Task goal:
The lines to copy are those in the listing that hold the word "Step".

Record extracts:
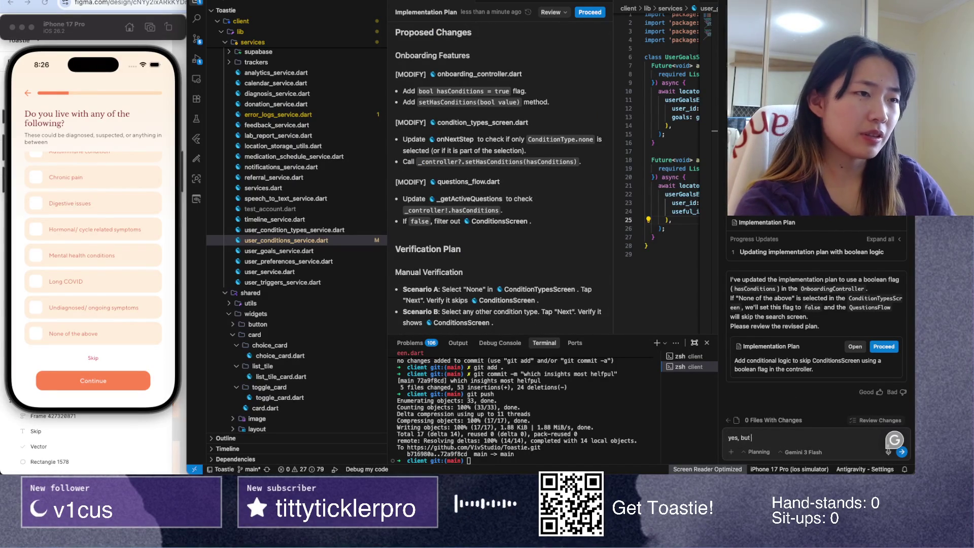
{"action": "type", "text": " can we make hte nam"}
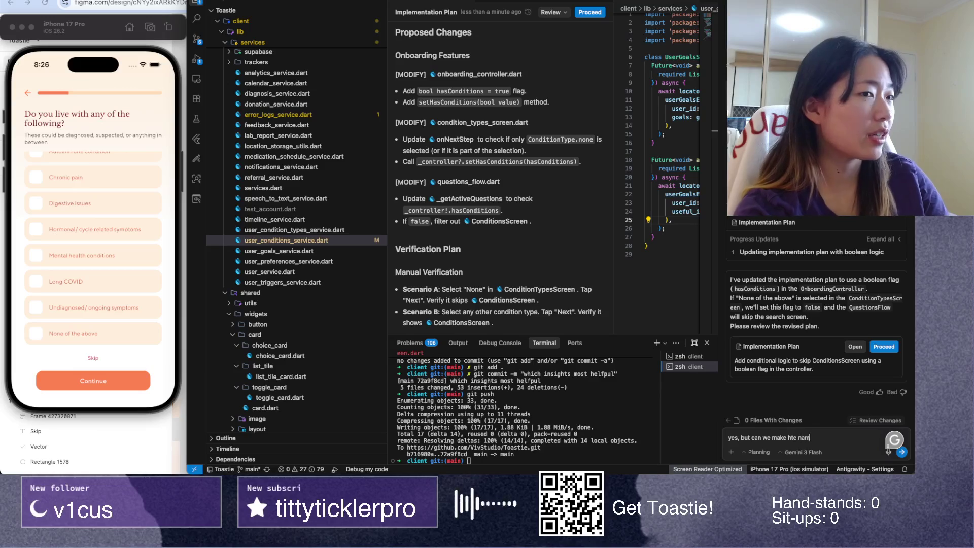
{"action": "type", "text": "e"}
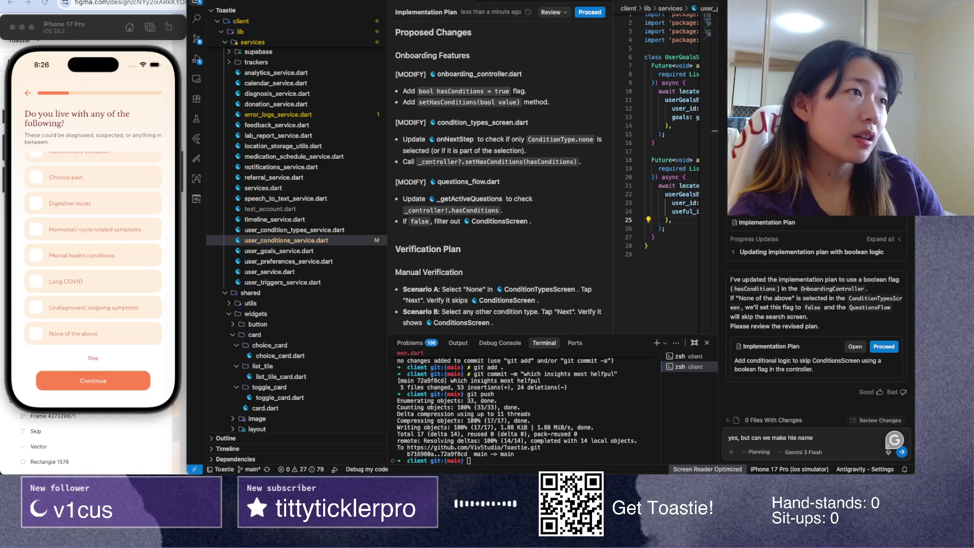
{"action": "key", "text": "super+a"}
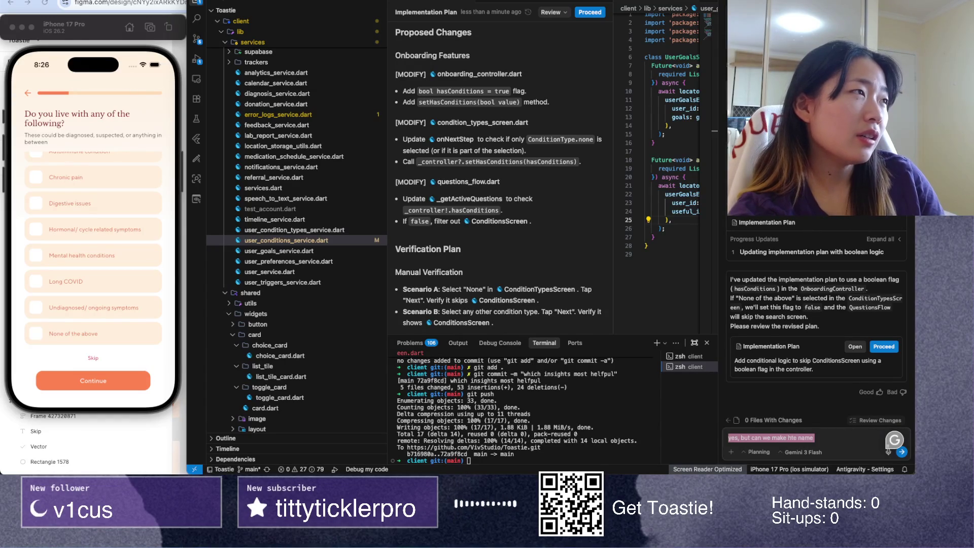
{"action": "key", "text": "super+Tab"}
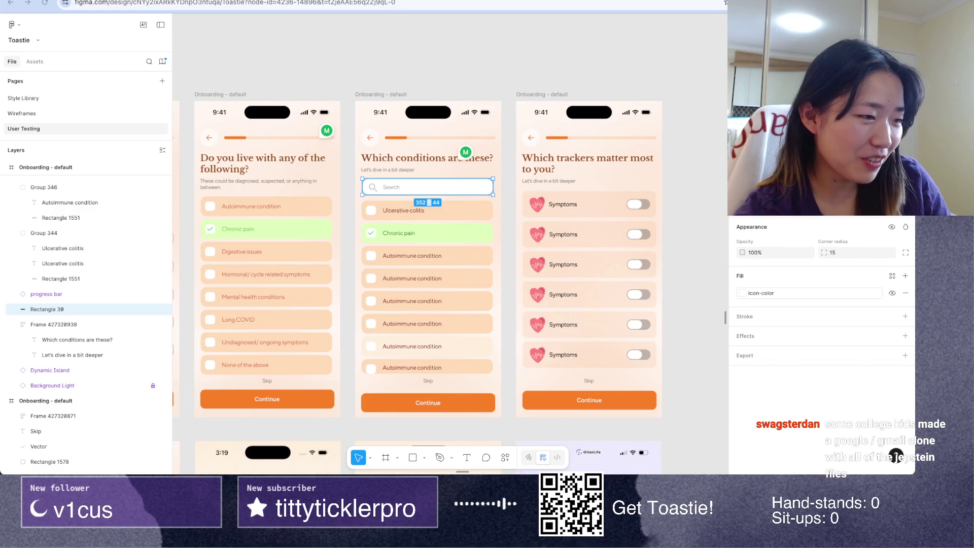
Step: Switch from the Figma onboarding frames to the Jmail browser window
{"action": "key", "text": "super+Tab"}
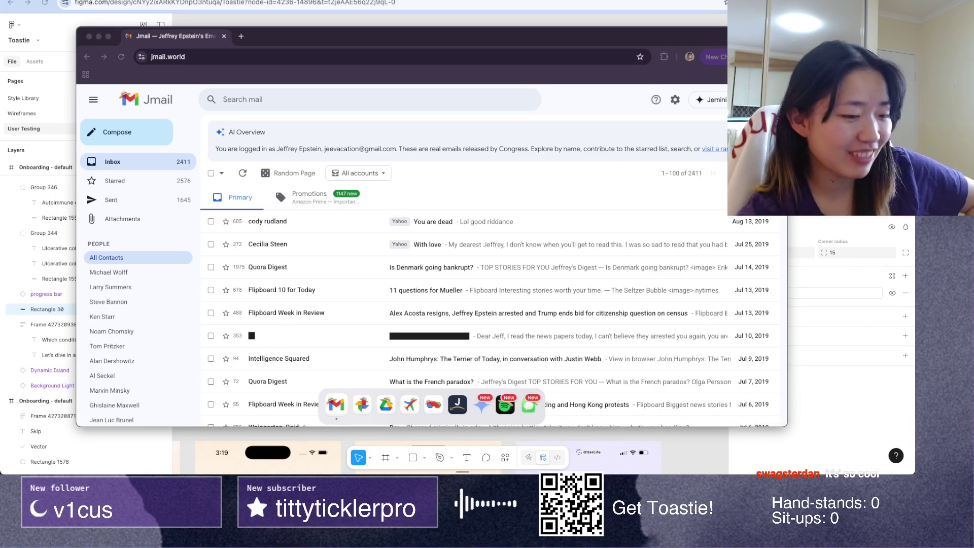
Step: Open the 'You are dead' and 'With love' emails, returning to the inbox list
{"action": "left_click", "coordinate": [469, 195]}
{"action": "scroll", "coordinate": [367, 228], "scroll_direction": "down", "scroll_amount": 3}
{"action": "scroll", "coordinate": [367, 228], "scroll_direction": "up", "scroll_amount": 3}
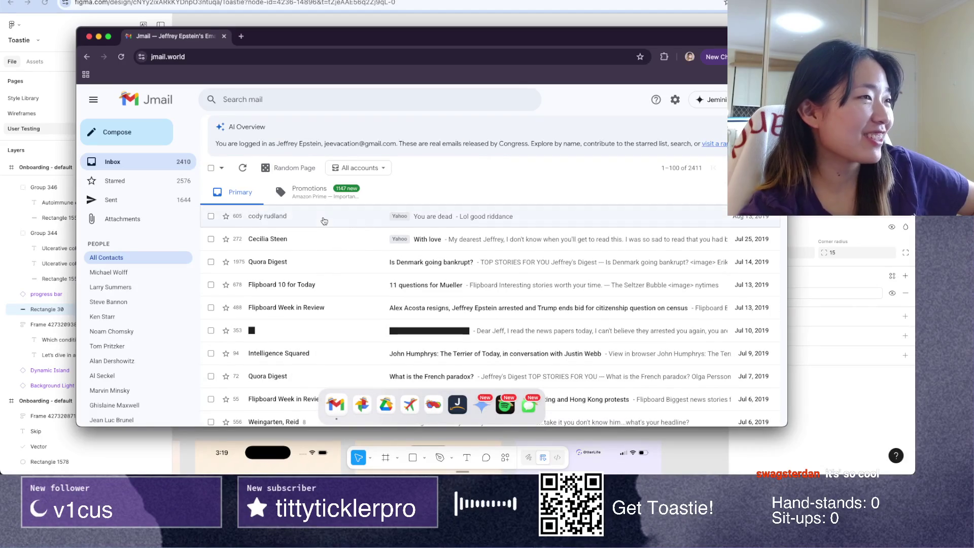
{"action": "left_click", "coordinate": [324, 221]}
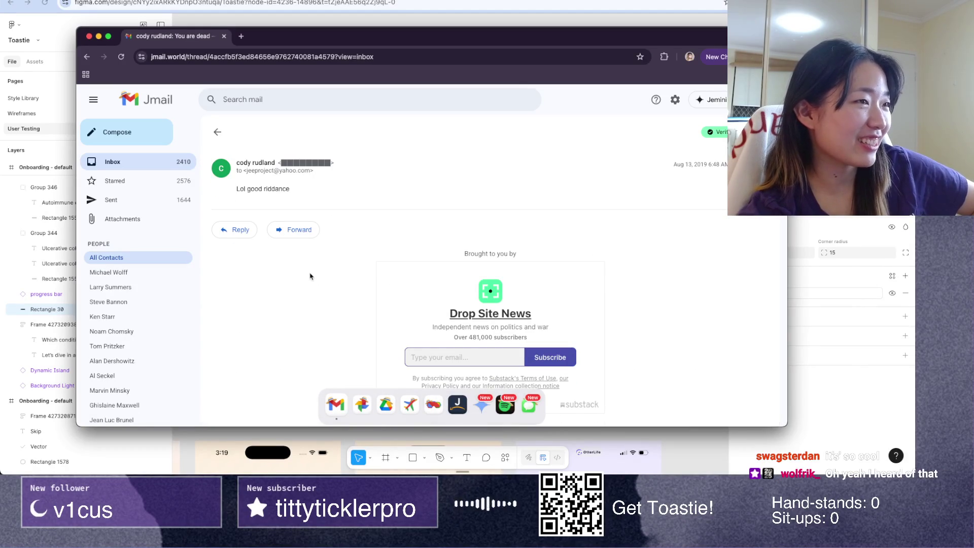
{"action": "scroll", "coordinate": [311, 276], "scroll_direction": "left", "scroll_amount": 5}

Reply:
Step: Switch from the Figma onboarding frames to the Jmail browser window
Step: Open the 'You are dead' and 'With love' emails, returning to the inbox list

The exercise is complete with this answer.